Set tasks:
1. Reproduce the stretch of the mailing list post on memcached development from "But that's just" through "track them down.".
2. Take the mailing list post on memcached development further, picking up right after its final sentence.

Text extract:
Developing memcached, how should we do it?

Les Mikesell lesmikesell at gmail.com
Thu Dec 13 19:47:02 UTC 2007


Dustin Sallings wrote:
> 
>> OK, I guess I never understood 'community development' to mean 'making 
>> a lot of clutter that shouldn't be saved', but your description does 
>> make sense.
> 
>     It doesn't.  It means unproven members of the community should have 
> the same rights to develop as proven members of the community.  It is 
> only the actual changes that need to be proven, not the people.
> 
>     It also means that some organizations may want certain features that 
> won't make it into memcached proper.  They should have tools that make 
> this easy, as well as make it easy to share these changes with other 
> organizations that also want this behavior.

But that's just an administrative issue at the repository level. All it 
takes is a branch with commit access.  And then other people who want 
the change don't have to track them down.

>     For example, when I was working on the binary implementation, pretty 
> much the only way anyone could track my work was to download either a 
> series of patches or a tarball with them all applied.  If anyone wanted 
> to contribute to this development, it'd basically involve sending a 
> patch to my patched tree.

Data entries:
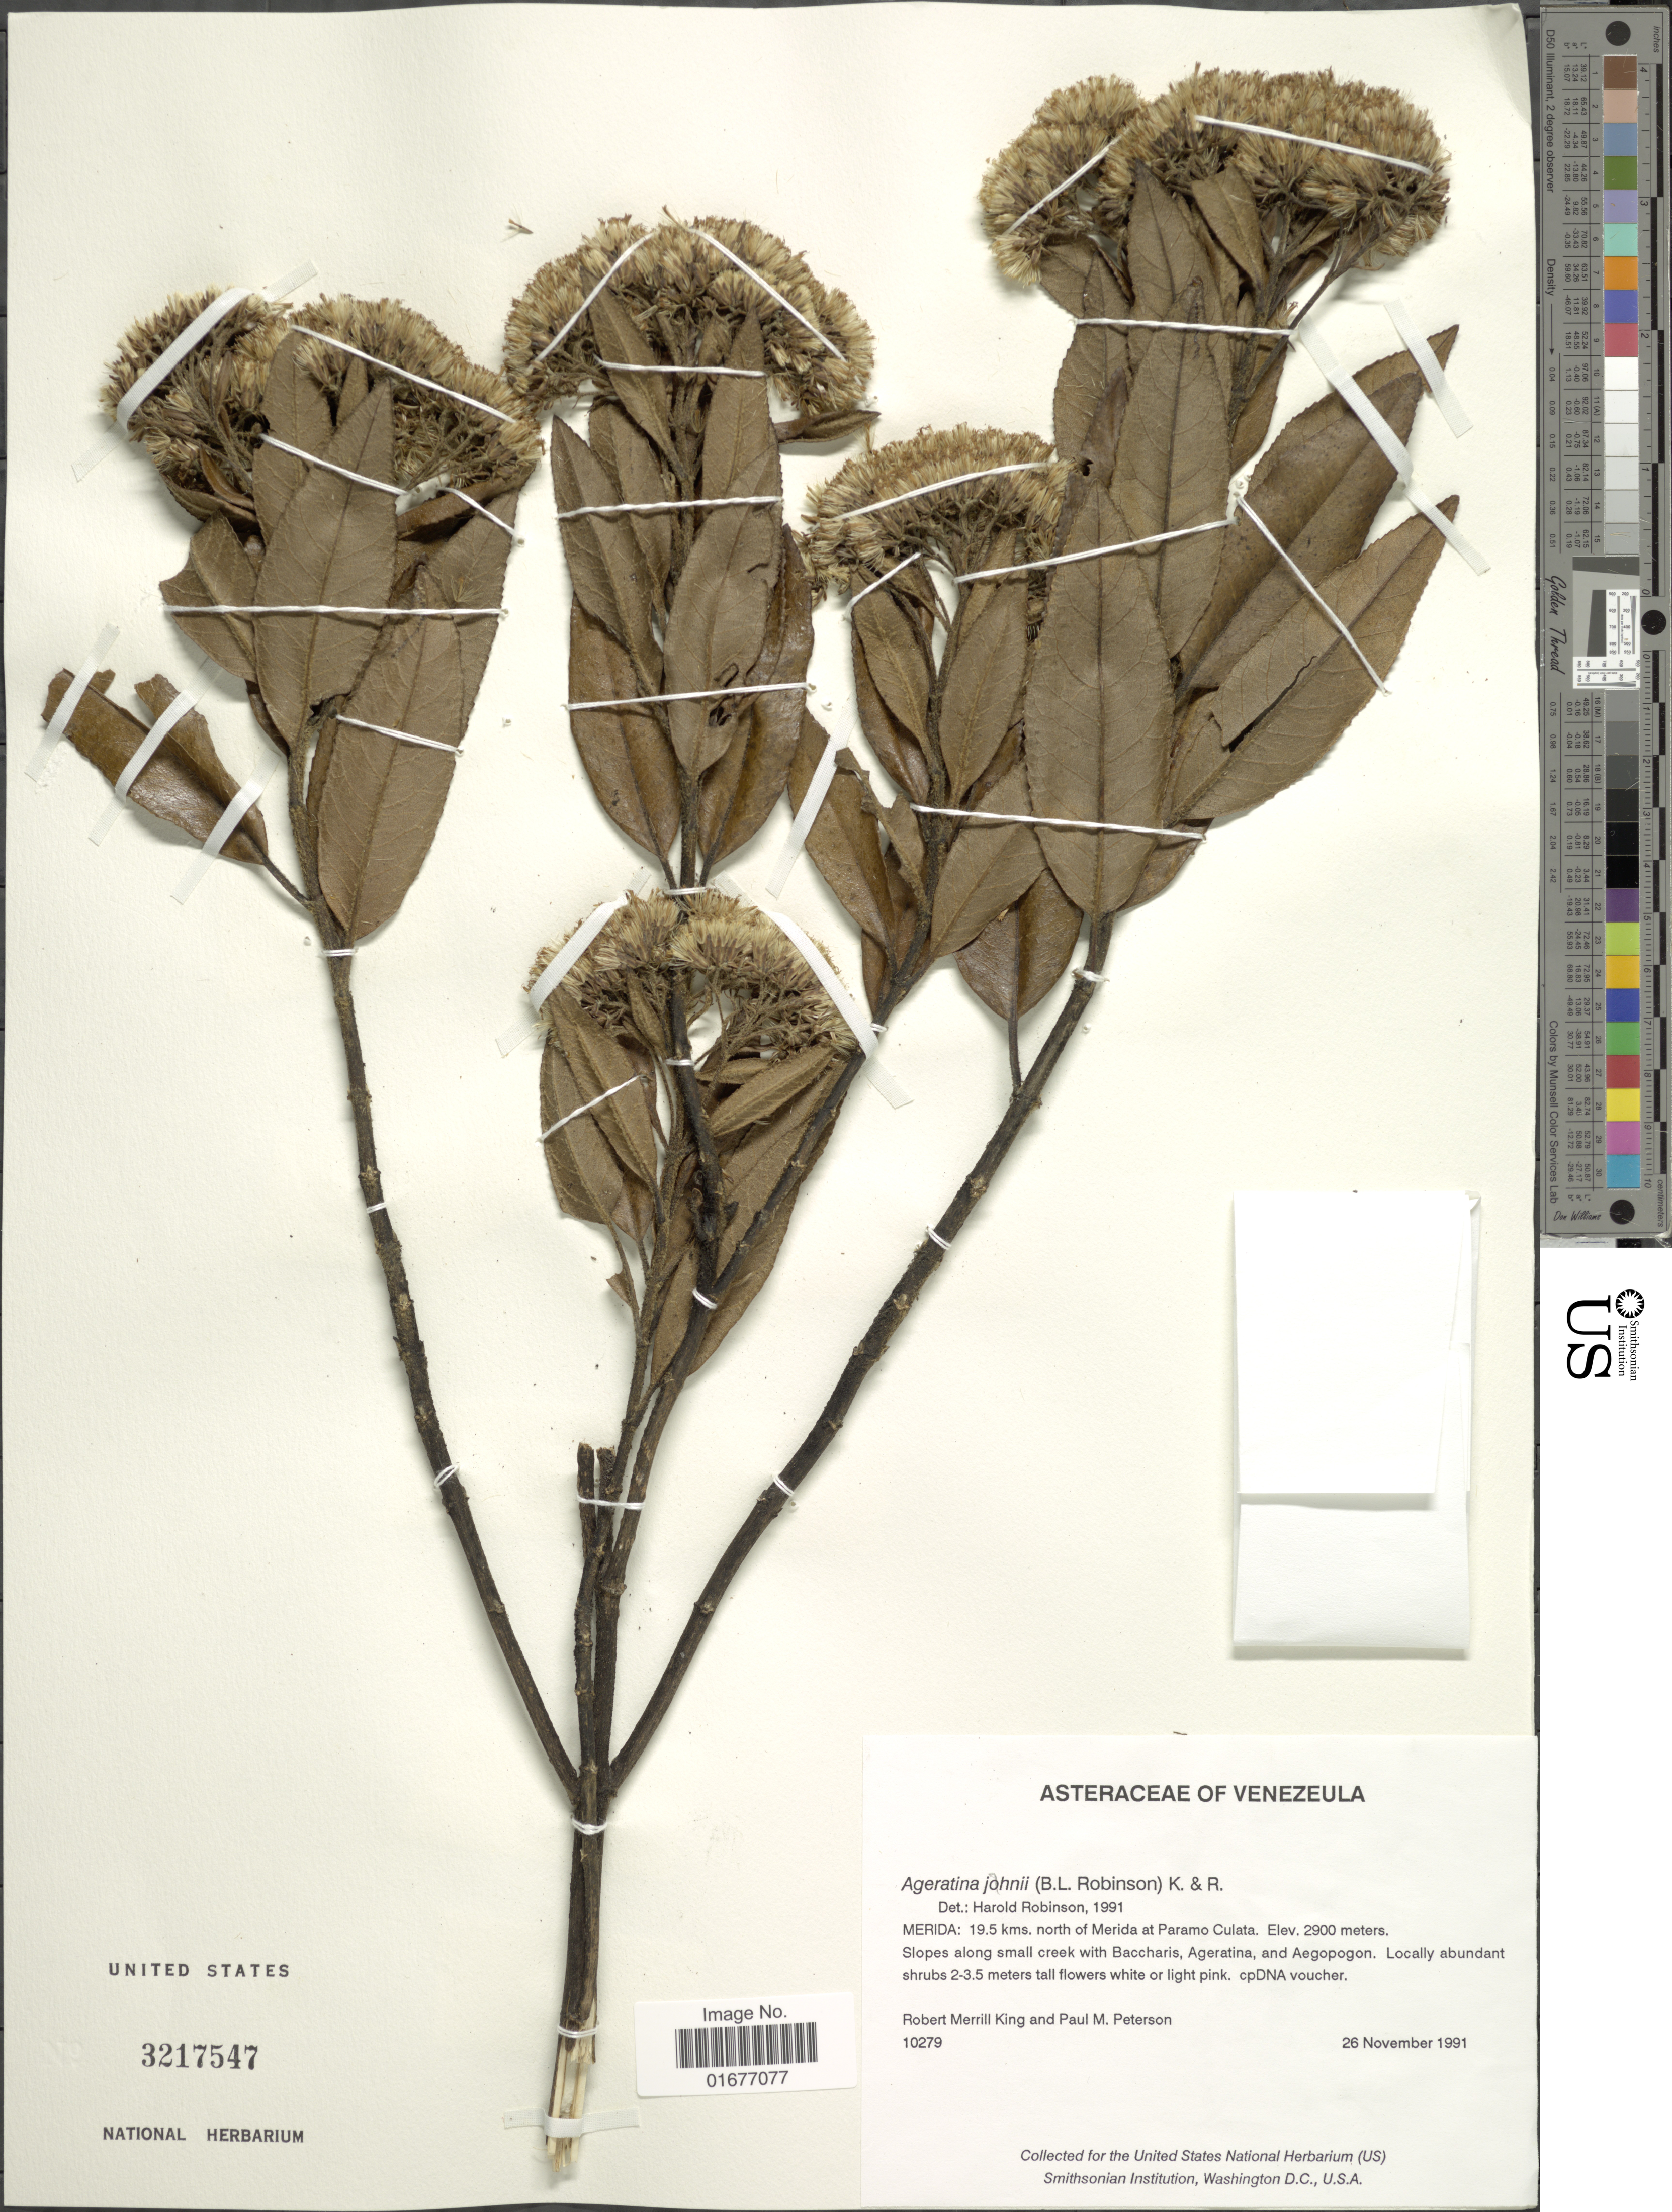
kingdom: Plantae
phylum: Tracheophyta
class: Magnoliopsida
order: Asterales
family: Asteraceae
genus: Ageratina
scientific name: Ageratina jahnii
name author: (B.L. Rob.) R.M. King & H. Rob.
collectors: R. M. King & P. M. Peterson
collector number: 10279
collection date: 1991-11-26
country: Venezuela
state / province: Mérida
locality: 19.5 kms. north of Merida at Paramo Culata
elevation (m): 2900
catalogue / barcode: US 3217547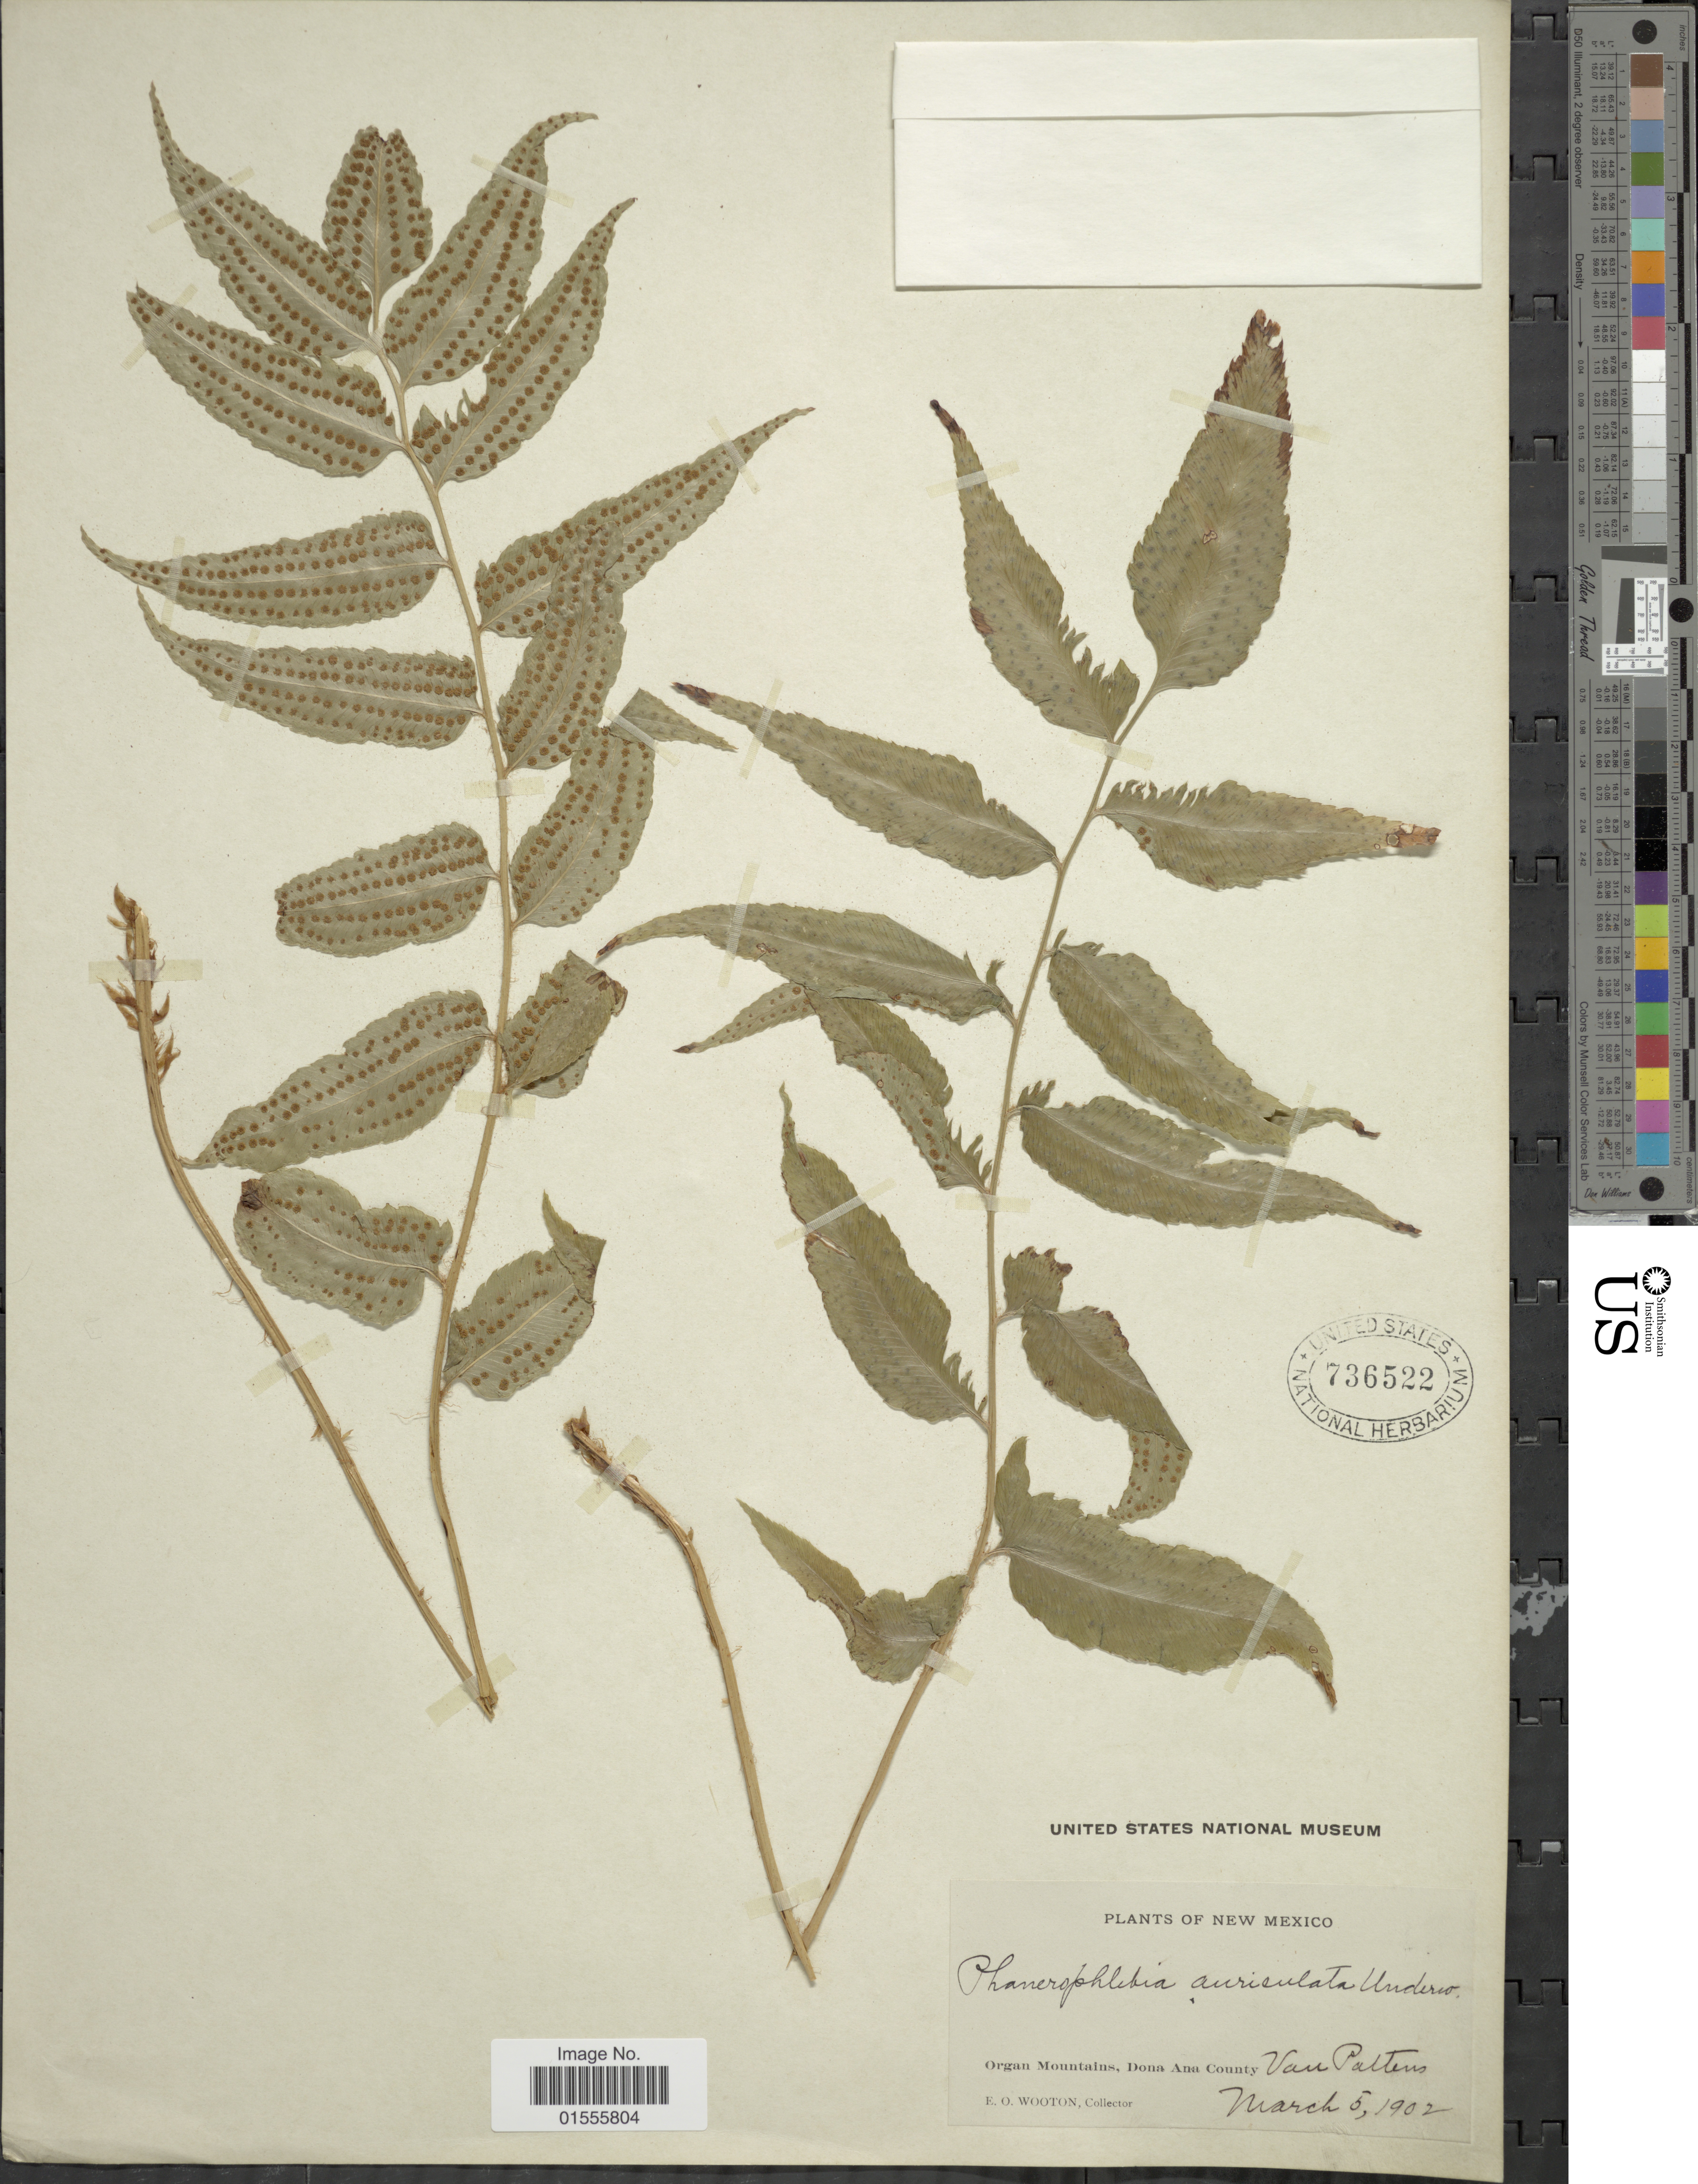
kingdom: Plantae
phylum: Tracheophyta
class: Polypodiopsida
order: Polypodiales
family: Dryopteridaceae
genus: Phanerophlebia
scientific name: Phanerophlebia auriculata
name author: Underw.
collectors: E. O. Wooton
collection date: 1902-03-05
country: United States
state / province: New Mexico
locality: Organ Mountains, Dona Ana Ana County, Van Pattens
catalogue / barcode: US 736522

Expected outputs:
1.
But that's just an administrative issue at the repository level. All it 
takes is a branch with commit access.  And then other people who want 
the change don't have to track them down.

2.
> 
>> I haven't used it, but I thought svk was designed to interact with 
>> subversion in exactly this way - that is you can check out an svn 
>> project as a mirror, then make a local branch for your work.  Svk is 
>> supposed to offer the same functionality as svn whether standalone or 
>> with a mirrored svn checkout, but in the latter case when you merge 
>> your branch changes back to the mirrored, checked out copy, it also 
>> commits them back into the subversion repository.
>> http://www.bieberlabs.com/wordpress/svk-tutorials/
>> I'm not sure how this works if you initially have read-only rights and 
>> later are granted commit access, but I'd expect it to work.
> 
>     I've looked at svk somewhat, but the general approach is to take 
> something excessively complicated and not well suited to a task and 
> build upon it.  It might be the only option, but it's not very well 
> suited to sharing work.

Svn is pretty well suited for maintaining central control.  Whether the 
person who has that central control wants to give out commit access is a 
different question.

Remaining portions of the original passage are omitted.